An analysis model heralds a new approach to performance and risk assessment.
One of UHY’s member firms, Govers Accountants/Consultants, was founded more than 80 years ago in The Netherlands in the very heart of what is nowadays called the Brainport region, a hotspot within south-east Netherlands’ top technology zone.
There, sophisticated supply chains keep products moving in high tech, health, automotive and food industries. The companies that operate these supply chains are well represented in the Govers client portfolio.
“The leading thread that has always run through the history of our firm is the recurring question about the story behind the success of companies: what is it that makes the difference between poor, good and great performance?” asks partner Paul Mencke.
“What do the annual accounts of companies tell about the reasons behind companies’ performance? Are there any universal patterns hidden in the financial data, and what lessons are there to be learned?”
Faced with these questions, 30 years ago he and fellow partners developed their own unique approach, known as the financial analysis HARR® model.
This model rearranges the profit & loss accounts of companies – and often produces surprising perspectives. Managing partner Peter Dubbers says the firm’s model “enables us to make the analysis very quickly, while supporting the outcome of the analysis with a wide variety of business knowledge”.
To appreciate the model, it’s important to explain its conceptual aspects. “We make a distinction between the transaction activities of the company on the one hand, and the supporting activities on the other hand,” says Mencke.
Figure 1 shows the conceptual distinction within companies between the transaction area (where the primary activities take place) and the organisation area (supporting activities). The logistic movements within the company are shown in yellow arrows. The orange-coloured arrows show the opposite flow of money.
The model shows the divide between primary and support activities of companies; stresses the value-added margin as a key element in business; and shows the connectivity of companies with their suppliers and their clients.
The transaction area is the place to discuss topics like the strategic position of the company in the supply chain, stock control, cycle time reduction, cash conversion, and reduction of waste.
The organisation area of the company is the place to focus on productivity, a lean approach, production automation, robotising and 24/7 concepts with unmanned hours.
While the ratios within the transaction area differ per industry and per company, Mencke found through empirical research that the ratios within the organisation area follow more universal rules.
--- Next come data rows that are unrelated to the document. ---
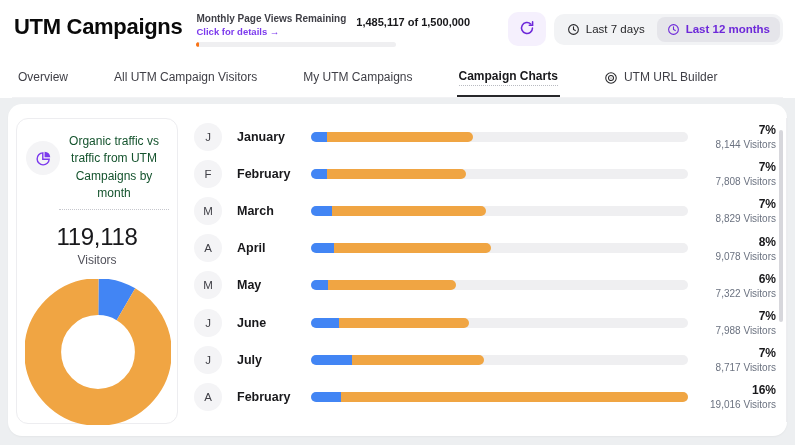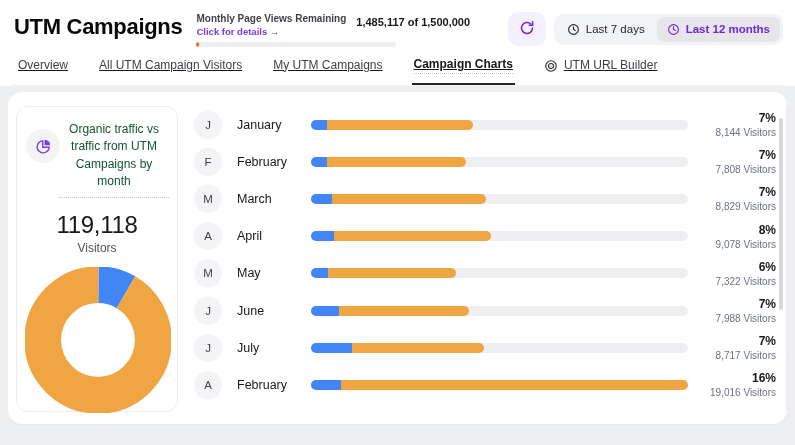--- a/index.html
+++ b/index.html
@@ -21,40 +21,40 @@
   .usage-value { font-size:11px; font-weight:700; color:#18181B; margin-top:3px; white-space:nowrap; }
   .usage-bar { margin-top:5px; height:5px; border-radius:3px; background:#EFEFF1; overflow:hidden; }
   .usage-bar-fill { height:100%; border-radius:3px; }
   .controls { margin-left:auto; display:flex; align-items:center; gap:8px; }
   .refresh-btn { width:38px; height:34px; border:none; border-radius:10px; background:#F5F0FD; display:flex; align-items:center; justify-content:center; cursor:pointer; }
   .ranges { display:flex; align-items:flex-start; background:#F2F3F5; border-radius:10px; padding:3px; gap:2px; }
   .range-btn { display:flex; align-items:center; gap:6px; border:none; background:transparent; border-radius:8px; padding:6px 10px; font-size:11.5px; font-family:inherit; color:#27272A; cursor:pointer; white-space:nowrap; }
   .range-btn.active { background:#E5E5EA; color:#6D28D9; font-weight:700; }
   .range-btn svg { flex:0 0 auto; }
   
-  .tab-bar { display:flex; gap:27px; margin-top:8px; padding:0 4px; border-bottom:1px solid #F2F2F4;text-decoration:underline; }
+  .tab-bar { display:flex; gap:42px; margin-top:20px; padding:0 4px; border-bottom:1px solid #F2F2F4; }
   .tab { display:flex; align-items:center; gap:6px; padding:2px 2px 9px 2px; font-size:12px; color:#3F3F46; cursor:pointer; border-bottom:2px solid transparent; white-space:nowrap; }
   .tab .tab-label { padding-bottom:2px; }
   .tab.active { border-bottom-color:#27272A; color:#18181B; font-weight:600; }
   .tab.active .tab-label { border-bottom:1px dotted #B9BBC1; }
   
   .main { padding:6px 8px 0 8px; }
   .card { background:#FFFFFF; border-radius:14px; height:332px; display:flex; position:relative; box-shadow:0 1px 2px rgba(0,0,0,0.04); }
   
   .left-card { width:162px; margin:14px 0 12px 8px; border:1px solid #EDEDF0; border-radius:12px; padding:14px 8px 8px 8px; position:relative; flex:0 0 auto; }
   .summary-icon { position:absolute; left:9px; top:22px; width:34px; height:34px; border-radius:50%; background:#F4F4F6; display:flex; align-items:center; justify-content:center; }
   .summary-title { margin-left:34px; text-align:center; font-size:12px; line-height:1.45; color:#14532d; border-bottom:1px dotted #C6C7CD; padding-bottom:6px; }
   .summary-total { text-align:center; font-size:24px; font-weight:400; margin-top:13px; letter-spacing:-0.3px; }
   .summary-total-label { text-align:center; font-size:12px; color:#52525B; margin-top:2px; }
   .donut { display:block; margin:12px auto 0 auto; width:146px; height:146px; }
   
   .chart-area { flex:1 1 auto; padding:14px 2px 0 16px; position:relative; min-width:0; }
   .row { display:flex; align-items:center; height:37.2px; }
   .avatar { width:28px; height:28px; border-radius:50%; background:#F4F4F6; color:#3F3F46; font-size:11.5px; display:flex; align-items:center; justify-content:center; margin-right:15px; flex:0 0 auto; }
-  .month { width:74px; font-size:12.5px; font-weight:400; color:#18181B; flex:0 0 auto; }
+  .month { width:74px; font-size:12.5px; font-weight:700; color:#18181B; flex:0 0 auto; }
   .track { flex:1 1 auto; height:10px; background:#EFEFF1; border-radius:6px; margin-right:12px; }
   .fill { height:100%; border-radius:6px; display:flex; overflow:hidden; }
   .seg { height:100%; }
   .seg.organic { flex:1 1 auto; }
   .stats { width:76px; text-align:right; margin-right:8px; flex:0 0 auto; }
   .pct { font-size:12px; font-weight:700; color:#18181B; }
   .vis { font-size:10px; color:#6B7280; margin-top:2px; white-space:nowrap; }
   .scrollbar { position:absolute; right:3px; top:26px; width:4px; height:192px; background:#D7D7DC; border-radius:2px; }
   .divider { width:1px; background:#EDEDF0; margin:14px 0; flex:0 0 auto; }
Labour costs have a natural maximum of 60% of the value added, and both the cost of capital expenditure ‘Capex’ and ‘Other’ costs have a natural maximum of 20% of the value added.
As an example of the model, Mencke compares the 2007 figures of two European airlines. Air France-KLM as an established party; Ryanair as the challenger.
Rearranged in the HARR® model format, the analysis shows the higher productivity of Ryanair:
1. 9,679 passengers per employee per year at Ryanair, versus only 715 at Air France-KLM
2. The less overhead (‘point-to-point routes’, instead of ‘from anywhere to everywhere’), identical cost of capital expenditures and eventually a huge gap in profits.
Dubbers points out that the cost of capital expenditures includes both on- and off-balance investments.
“Our approach rightfully ignores the question whether tangible fixed assets are bought or rented”, he says.
The model helps UHY’s Dutch member firm deliver value for its clients. “By looking at our clients through our clients’ eyes, we identify risks that we wouldn’t discover through a standard audit approach”, says Mencke.
“With the high level of wages in our country, Dutch companies can’t compete on labour costs anymore. It is very important to develop business formats with high labour productivity.“
“By using our HARR® analysis model, we are able to visualise the financial results of the introduction of production automation, robotising, 24/7 concepts. HARR® can be used to review the separate results of specific years.
“But the approach is even more powerful when used on the results of a longer period to identify trends, or when used to compare companies as part of merger and acquisition processes.”
HARR® is an acronym for the Dutch words ‘Huur’ (Rent), ‘Afschrijving’ (Depreciation/Amortization), ‘Rente’(Interest) and ‘Resultaat’ (Profit).